The chief culprit on the offensive end was Steven Barnett, who despite a solid 14-point scoring effort, gave up an astounding 11 turnovers. Those numbers are simply unacceptable for a point guard, especially one for whom turnovers have been a persistent problem in his career. I don’t know that the Bisons have other options, and it’s entirely possible that this was a one-time heroic effort by the Drury defense, but Barnett is going to have to do something to keep his team strong offensively. Games like this just won’t cut it.

To be totally forthcoming, every Bison who played at least 10 minutes turned the ball over at least twice, except for Jacob Thies. The problem with turning the ball over so much, aside from simply killing offensive possessions, was that Matt Hall couldn’t get his game going all the way. Hall had just 15 points on 10 shots.

The other problem for the Bisons on the other end of the floor was staying out of foul trouble. Hall, Chris Dixon, and Kevin Brown all fouled out of the game, while Barnett and Trent Morgan finished with four fouls each. The result was a 25-for-35 free throw shooting performance for Drury. Harding actually kept Drury from shooting that well and held star Collins Harris to 8-of-20 shooting (even though he did score 21 points).

Strangely, Jesse Bynum did not play in this one. I’m kind of hoping that’s because of an injury, since he’s been playing well of late. Jacob Thies still only played 12 minutes, so most of the leftover playing time went to Kevin Brown (19 minutes) and Brian Howard (13 minutes). Matt Ragsdale also played 11 minutes, and Calvin Rayford was on the floor most of the game. Rayford again proved to be a solid outside scoring threat, knocking down 3 of 4 treys (half of the Bisons team total).

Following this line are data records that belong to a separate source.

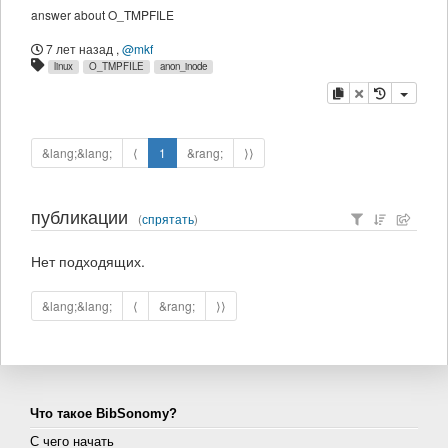
answer about O_TMPFILE
7 лет назад
,
@mkf
linux
O_TMPFILE
anon_inode
копировать
удалить
&lang;&lang;
⟨
1
&rang;
⟩⟩
публикации
(
спрятать
)
Нет подходящих.
&lang;&lang;
⟨
&rang;
⟩⟩
Что такое BibSonomy?
С чего начать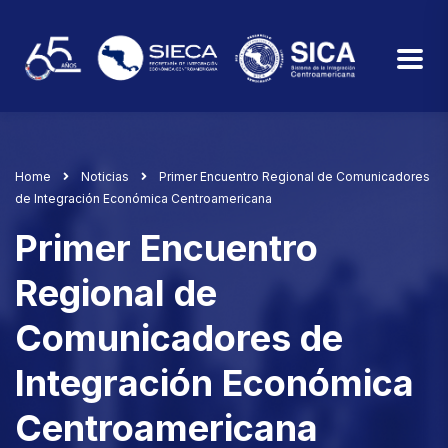
Home
Noticias
Primer Encuentro Regional de Comunicadores
de Integración Económica Centroamericana
Primer Encuentro
Regional de
Comunicadores de
Integración Económica
Centroamericana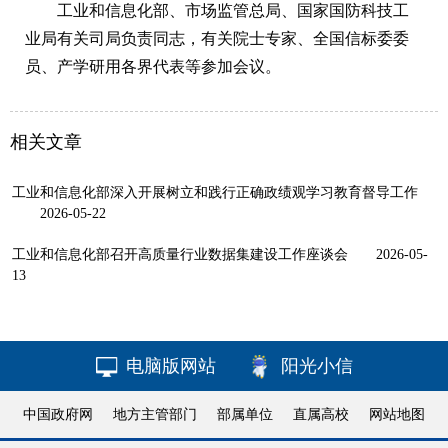
工业和信息化部、市场监管总局、国家国防科技工
业局有关司局负责同志，有关院士专家、全国信标委委
员、产学研用各界代表等参加会议。
相关文章
工业和信息化部深入开展树立和践行正确政绩观学习教育督导工作
2026-05-22
工业和信息化部召开高质量行业数据集建设工作座谈会
2026-05-
13
电脑版网站
阳光小信
中国政府网
地方主管部门
部属单位
直属高校
网站地图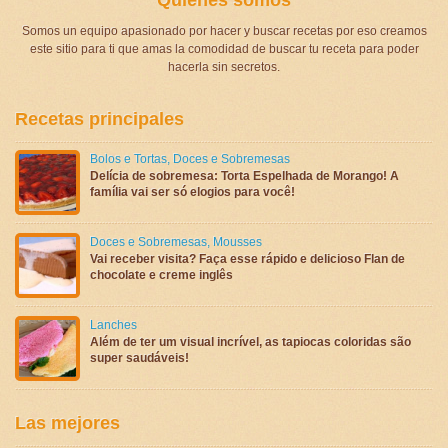
Somos un equipo apasionado por hacer y buscar recetas por eso creamos
este sitio para ti que amas la comodidad de buscar tu receta para poder
hacerla sin secretos.
Recetas principales
Bolos e Tortas
,
Doces e Sobremesas
Delícia de sobremesa: Torta Espelhada de Morango! A
família vai ser só elogios para você!
Doces e Sobremesas
,
Mousses
Vai receber visita? Faça esse rápido e delicioso Flan de
chocolate e creme inglês
Lanches
Além de ter um visual incrível, as tapiocas coloridas são
super saudáveis!
Las mejores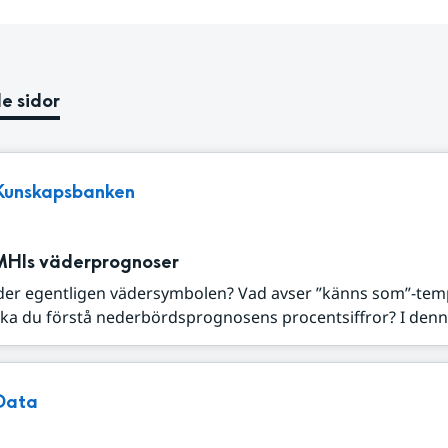
e sidor
Kunskapsbanken
MHIs väderprognoser
der egentligen vädersymbolen? Vad avser ”känns som”-tem
ka du förstå nederbördsprognosens procentsiffror? I denna
Data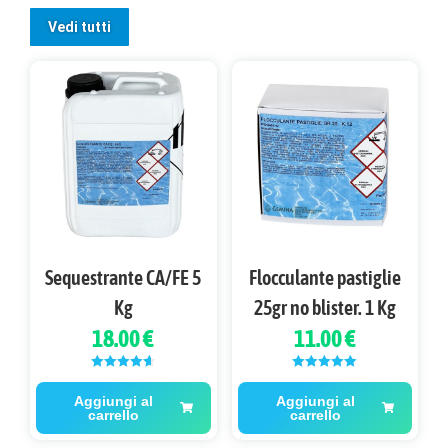
Vedi tutti
Sequestrante CA/FE 5
Flocculante pastiglie
Kg
25gr no blister. 1 Kg
18.00 €
11.00 €
Valutato
Valutato
5.00
4.67
su 5
su 5
Aggiungi al
Aggiungi al
carrello
carrello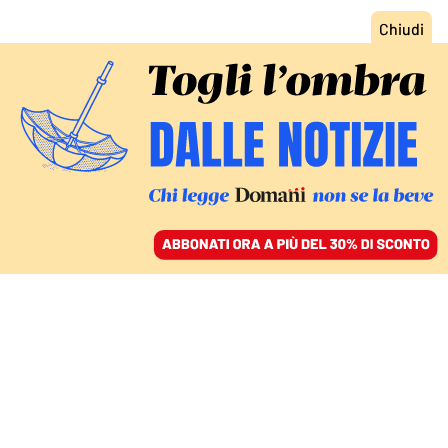
ACCEDI
SFOGLIA IL GIORNALE
/
ABBONATI
LA QUESTIONE MORALE AL SUD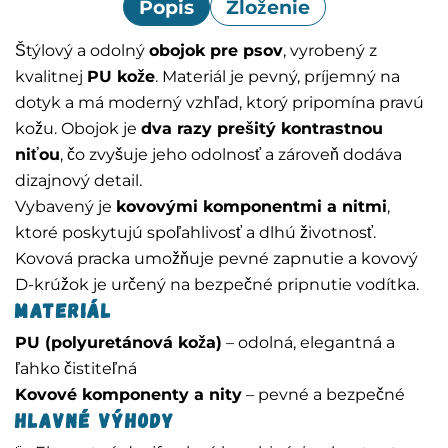
Popis
Zloženie
Štýlový a odolný
obojok pre psov
, vyrobený z
kvalitnej
PU kože
. Materiál je pevný, príjemný na
dotyk a má moderný vzhľad, ktorý pripomína pravú
kožu. Obojok je
dva razy prešitý kontrastnou
niťou
, čo zvyšuje jeho odolnosť a zároveň dodáva
dizajnový detail.
Vybavený je
kovovými komponentmi a nitmi
,
ktoré poskytujú spoľahlivosť a dlhú životnosť.
Kovová pracka umožňuje pevné zapnutie a kovový
D-krúžok je určený na bezpečné pripnutie vodítka.
Materiál
PU (polyuretánová koža)
– odolná, elegantná a
ľahko čistiteľná
Kovové komponenty a nity
– pevné a bezpečné
Hlavné výhody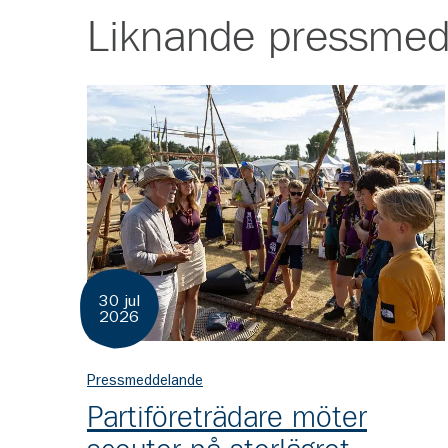
Liknande
pressmed
30 jul
2026
Pressmeddelande
Partiföreträdare möter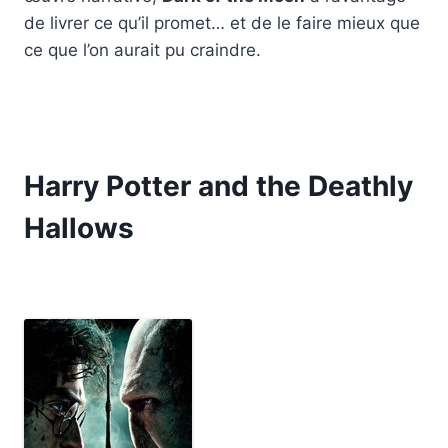
de livrer ce qu’il promet… et de le faire mieux que
ce que l’on aurait pu craindre.
Harry Potter and the Deathly
Hallows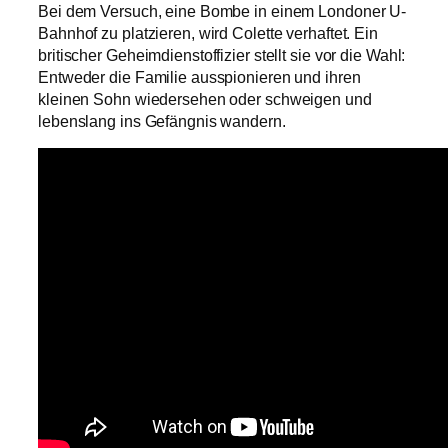
Bei dem Versuch, eine Bombe in einem Londoner U-
Bahnhof zu platzieren, wird Colette verhaftet. Ein
britischer Geheimdienstoffizier stellt sie vor die Wahl:
Entweder die Familie ausspionieren und ihren
kleinen Sohn wiedersehen oder schweigen und
lebenslang ins Gefängnis wandern.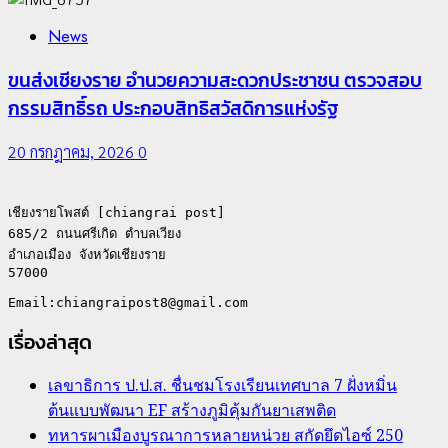
News
ขนส่งเชียงราย อำนวยความสะดวกประชาชน ตรวจสอบ
กรรมสิทธิ์รถ ประกอบสิทธิสวัสดิการแห่งรัฐ
20 กรกฎาคม, 2026
0
เชียงรายโพสต์ [chiangrai post]

685/2 ถนนศรีเกิด ตำบลเวียง

อำเภอเมือง จังหวัดเชียงราย

57000

เรื่องล่าสุด
เลขาธิการ ป.ป.ส. ชื่นชมโรงเรียนเทศบาล 7 ฝั่งหมิ่น
ต้นแบบพัฒนา EF สร้างภูมิคุ้มกันยาเสพติด
ทหารผาเมืองบูรณาการหลายหน่วย สกัดยึดไอซ์ 250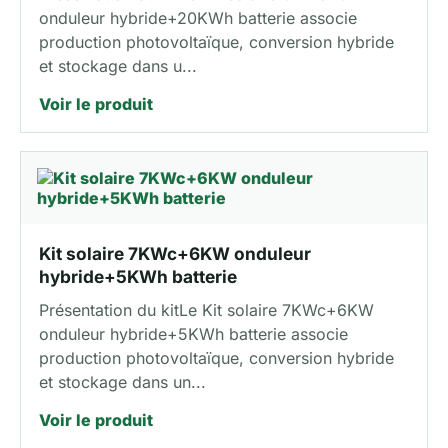
onduleur hybride+20KWh batterie associe
production photovoltaïque, conversion hybride
et stockage dans u...
Voir le produit
Kit solaire 7KWc+6KW onduleur
hybride+5KWh batterie
Présentation du kitLe Kit solaire 7KWc+6KW
onduleur hybride+5KWh batterie associe
production photovoltaïque, conversion hybride
et stockage dans un...
Voir le produit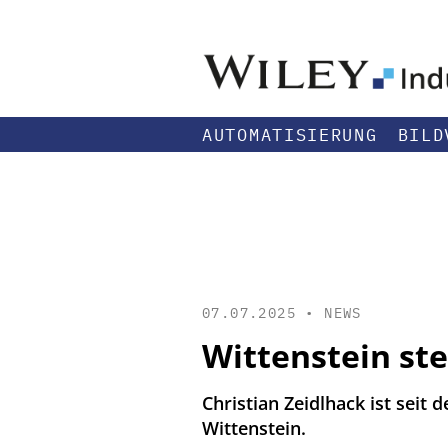
AUTOMATISIERUNG
BILD
07.07.2025 •
NEWS
Wittenstein ste
Christian Zeidlhack ist seit
Wittenstein.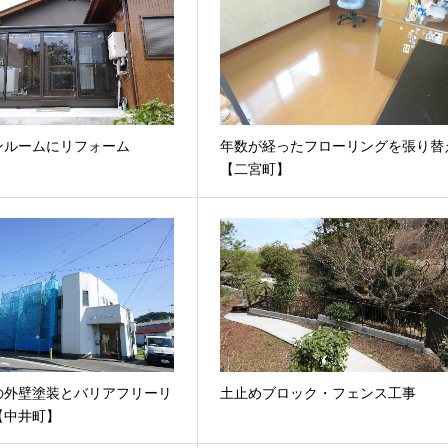
ンルームにリフォーム
年数が経ったフローリングを張り替
【二宮町】
の外壁塗装とバリアフリーリ
土止めブロック・フェンス工事
【中井町】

Harding nearly mounted a comeback on several occasions, even though they trailed for most of the game. They led by 2 late in the first half before a Drury run made it a six-point game at the half, and Drury held the Bisons (closely) behind them in the second half. It’s frustrating to lose a big game in such a sloppy way, but it gives the Bisons one more thing to work on before the conference season. They’ll face Ecclesia a week from tonight at home before taking a break for the holidays.

[UPDATE: For some reason, Drury's box score gave HU 33 turnovers, while HU's only gave them 32.  I'm leaving everything the way I had it.]